┏━━
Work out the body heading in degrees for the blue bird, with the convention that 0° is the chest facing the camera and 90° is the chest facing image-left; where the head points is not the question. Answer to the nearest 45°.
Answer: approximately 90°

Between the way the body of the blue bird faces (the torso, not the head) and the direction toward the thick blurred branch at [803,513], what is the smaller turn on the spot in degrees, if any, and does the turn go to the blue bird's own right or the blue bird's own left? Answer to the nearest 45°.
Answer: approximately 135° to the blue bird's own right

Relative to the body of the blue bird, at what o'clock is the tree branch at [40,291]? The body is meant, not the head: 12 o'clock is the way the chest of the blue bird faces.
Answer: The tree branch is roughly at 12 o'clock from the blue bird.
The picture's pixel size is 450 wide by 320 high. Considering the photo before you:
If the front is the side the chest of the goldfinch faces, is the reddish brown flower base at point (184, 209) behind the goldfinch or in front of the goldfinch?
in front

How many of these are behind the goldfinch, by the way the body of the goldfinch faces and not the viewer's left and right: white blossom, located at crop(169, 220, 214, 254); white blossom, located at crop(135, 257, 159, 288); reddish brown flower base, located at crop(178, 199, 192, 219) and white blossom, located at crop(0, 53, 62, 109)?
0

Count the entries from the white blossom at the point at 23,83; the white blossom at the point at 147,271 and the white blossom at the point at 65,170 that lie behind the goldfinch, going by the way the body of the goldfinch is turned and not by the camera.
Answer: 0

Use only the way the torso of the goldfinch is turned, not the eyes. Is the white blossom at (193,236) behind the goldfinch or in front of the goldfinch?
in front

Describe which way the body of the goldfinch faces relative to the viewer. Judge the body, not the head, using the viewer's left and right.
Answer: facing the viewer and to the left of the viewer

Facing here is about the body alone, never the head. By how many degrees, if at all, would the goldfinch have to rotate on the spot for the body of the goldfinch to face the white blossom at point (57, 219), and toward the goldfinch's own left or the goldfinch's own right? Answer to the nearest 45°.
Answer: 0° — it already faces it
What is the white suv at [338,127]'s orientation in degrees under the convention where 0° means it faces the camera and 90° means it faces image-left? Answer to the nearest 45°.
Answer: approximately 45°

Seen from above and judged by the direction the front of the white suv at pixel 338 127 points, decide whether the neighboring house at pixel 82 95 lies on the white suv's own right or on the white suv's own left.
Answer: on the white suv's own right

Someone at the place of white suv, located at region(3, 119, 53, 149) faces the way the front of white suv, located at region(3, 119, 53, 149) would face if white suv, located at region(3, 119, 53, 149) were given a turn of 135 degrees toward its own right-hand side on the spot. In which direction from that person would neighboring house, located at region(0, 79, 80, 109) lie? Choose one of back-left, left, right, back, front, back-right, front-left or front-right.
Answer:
┗━━
▶ WORK INSTRUCTIONS
Turn the records above into a Markdown table with the columns "No." and "Text". Give each non-blank line its own row, and leave out the blank lines.

▶ RESPONSE BELOW
| No. | Text |
|---|---|
| 1 | Work out the body heading in degrees for the blue bird, with the convention that 0° is the chest facing the camera and 90° is the chest facing image-left; where the head points is not the question. Answer to the nearest 45°. |
| 2 | Answer: approximately 90° |
| 3 | Between the way the body of the blue bird faces (the torso, not the head) and the direction toward the thick blurred branch at [803,513], what is the smaller turn on the spot in degrees, if any, and does the turn go to the blue bird's own right or the blue bird's own left? Answer to the nearest 45°. |
| 4 | Answer: approximately 135° to the blue bird's own right |
| 5 | Relative to the body of the blue bird, at what o'clock is the tree branch at [40,291]? The body is meant, not the head: 12 o'clock is the way the chest of the blue bird faces. |
| 6 | Answer: The tree branch is roughly at 12 o'clock from the blue bird. |
| 7 | The picture's pixel size is 450 wide by 320 high. Considering the photo before you: |
| 8 | If the front is the side the chest of the goldfinch faces, is the reddish brown flower base at point (184, 209) behind the goldfinch or in front of the goldfinch? |
| 9 | in front |
| 10 | How many of these are behind the goldfinch, by the way the body of the goldfinch faces and not the viewer's left and right: white blossom, located at crop(169, 220, 214, 254); white blossom, located at crop(135, 257, 159, 288); reddish brown flower base, located at crop(178, 199, 192, 219) and white blossom, located at crop(0, 53, 62, 109)? |
| 11 | 0 |
| 12 | Count the entries from the white blossom at the point at 23,83; the white blossom at the point at 147,271 and the white blossom at the point at 65,170 that lie behind the goldfinch, going by the way the body of the goldfinch is turned and not by the camera. |
| 13 | Answer: 0 |
| 14 | Use only the way the torso of the goldfinch is turned, not the eyes. Is the white blossom at (193,236) behind the goldfinch or in front of the goldfinch? |
| 15 | in front |
| 16 | Describe which way the body of the goldfinch faces relative to the viewer. Judge the body, not the head, using the viewer's left and right. |
| 17 | Answer: facing the viewer and to the left of the viewer |
| 18 | Facing here is about the body alone, never the head. By how many degrees, if at all, would the goldfinch have to rotate on the spot for the body of the goldfinch to face the white blossom at point (57, 219), and toward the goldfinch's own left or the goldfinch's own right? Answer to the nearest 45°. |
| 19 | Answer: 0° — it already faces it |
| 20 | What is the white suv at [338,127]'s orientation in degrees under the convention where 0° means it faces the camera and 90° means it faces image-left? Answer to the nearest 45°. |
| 21 | Answer: approximately 45° |
| 22 | Seen from above and judged by the direction the front of the white suv at pixel 338 127 points, decide whether the neighboring house at pixel 82 95 lies on the white suv's own right or on the white suv's own left. |
| 23 | Answer: on the white suv's own right |
| 24 | Someone at the place of white suv, located at region(3, 119, 53, 149) faces the way the front of white suv, located at region(3, 119, 53, 149) would face if white suv, located at region(3, 119, 53, 149) were given a turn of 135 degrees toward its own right-hand side on the spot. In which direction from that person would neighboring house, located at region(0, 79, 80, 109) lie? Choose one of back-left, left, right, back, front, back-right, front-left or front-right. |
| 25 | Answer: |